> _Activity_
The copy you produce must hold every record exactly, and none of the images.

[Saved entries]
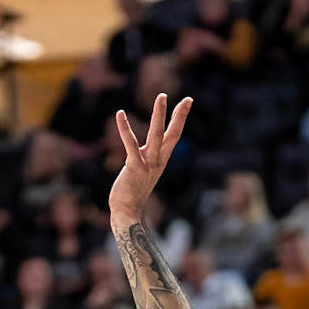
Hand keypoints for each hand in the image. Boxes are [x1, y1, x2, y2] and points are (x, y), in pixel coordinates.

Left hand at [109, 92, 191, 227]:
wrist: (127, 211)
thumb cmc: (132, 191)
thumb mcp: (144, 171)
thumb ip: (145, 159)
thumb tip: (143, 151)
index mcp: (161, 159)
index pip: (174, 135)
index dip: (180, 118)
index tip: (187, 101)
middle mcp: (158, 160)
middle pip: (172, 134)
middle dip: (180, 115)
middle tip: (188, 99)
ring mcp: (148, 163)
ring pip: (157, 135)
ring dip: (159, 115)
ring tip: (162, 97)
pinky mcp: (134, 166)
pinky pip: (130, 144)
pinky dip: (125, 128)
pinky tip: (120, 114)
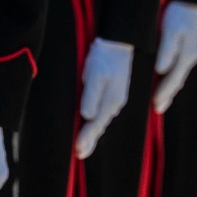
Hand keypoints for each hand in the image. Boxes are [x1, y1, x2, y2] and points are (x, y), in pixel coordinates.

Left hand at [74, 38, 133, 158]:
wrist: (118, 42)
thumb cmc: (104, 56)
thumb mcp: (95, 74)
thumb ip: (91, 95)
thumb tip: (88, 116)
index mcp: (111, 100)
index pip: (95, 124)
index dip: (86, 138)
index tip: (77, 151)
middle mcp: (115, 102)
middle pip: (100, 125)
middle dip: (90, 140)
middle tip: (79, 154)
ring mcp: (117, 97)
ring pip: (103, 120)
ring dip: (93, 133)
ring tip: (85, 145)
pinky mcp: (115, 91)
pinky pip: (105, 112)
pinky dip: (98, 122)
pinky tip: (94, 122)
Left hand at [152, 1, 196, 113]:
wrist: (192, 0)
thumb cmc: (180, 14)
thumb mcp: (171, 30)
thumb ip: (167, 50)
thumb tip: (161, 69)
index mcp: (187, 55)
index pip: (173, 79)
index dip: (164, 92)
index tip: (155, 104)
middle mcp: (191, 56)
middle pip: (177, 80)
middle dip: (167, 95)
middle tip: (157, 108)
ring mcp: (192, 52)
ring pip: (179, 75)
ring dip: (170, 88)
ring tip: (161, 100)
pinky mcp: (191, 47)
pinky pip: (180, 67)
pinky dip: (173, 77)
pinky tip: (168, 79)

> _Answer to this exercise_
Hand keypoints for each hand in the image. Boxes are [x1, y1, x2, y2] and points are (x, y), in pixel coordinates.

Left hand at [109, 92, 191, 227]:
wrist: (127, 211)
thumb cmc: (132, 191)
thumb mcp: (144, 171)
thumb ip: (145, 159)
thumb tip: (143, 151)
index mcp: (161, 159)
index pip: (174, 135)
index dip: (180, 118)
index tip: (187, 101)
middle mcp: (158, 160)
middle pip: (172, 134)
middle dip: (180, 115)
middle tip: (188, 99)
ring mcp: (148, 163)
ring pip: (157, 135)
ring dip: (159, 115)
ring tip: (162, 97)
pinky mcp: (134, 166)
pinky pip: (130, 144)
pinky dip: (125, 128)
pinky tip: (120, 114)
Hand keypoints for each hand in the image. Boxes are [x1, y1, x2, y2] and points are (x, y), in pixel coordinates.

Left hand at [74, 38, 133, 158]:
wrist: (118, 42)
thumb cmc: (104, 56)
thumb mcp: (95, 74)
thumb ip: (91, 95)
thumb tip: (88, 116)
index mcp: (111, 100)
index pip: (95, 124)
index dip: (86, 138)
index tip: (77, 151)
middle mcp: (115, 102)
middle pip: (100, 125)
middle dip: (90, 140)
middle tip: (79, 154)
ring mcp: (117, 97)
ring pip: (103, 120)
ring dip: (93, 133)
ring tip: (85, 145)
pinky mcp: (115, 91)
pinky pip: (105, 112)
pinky dip: (98, 122)
pinky tip: (94, 122)
Left hand at [152, 1, 196, 113]:
wrist: (192, 0)
thumb cmc: (180, 14)
thumb mcp: (171, 30)
thumb ip: (167, 50)
thumb tip: (161, 69)
index mcp: (187, 55)
index pip: (173, 79)
index dip: (164, 92)
index tip: (155, 104)
middle mcp: (191, 56)
middle pip: (177, 80)
middle dip: (167, 95)
middle tip: (157, 108)
ring mcp: (192, 52)
ring pip: (179, 75)
ring dip: (170, 88)
ring tip: (161, 100)
pinky mcp: (191, 47)
pinky pip: (180, 67)
pinky dip: (173, 77)
pinky tip: (168, 79)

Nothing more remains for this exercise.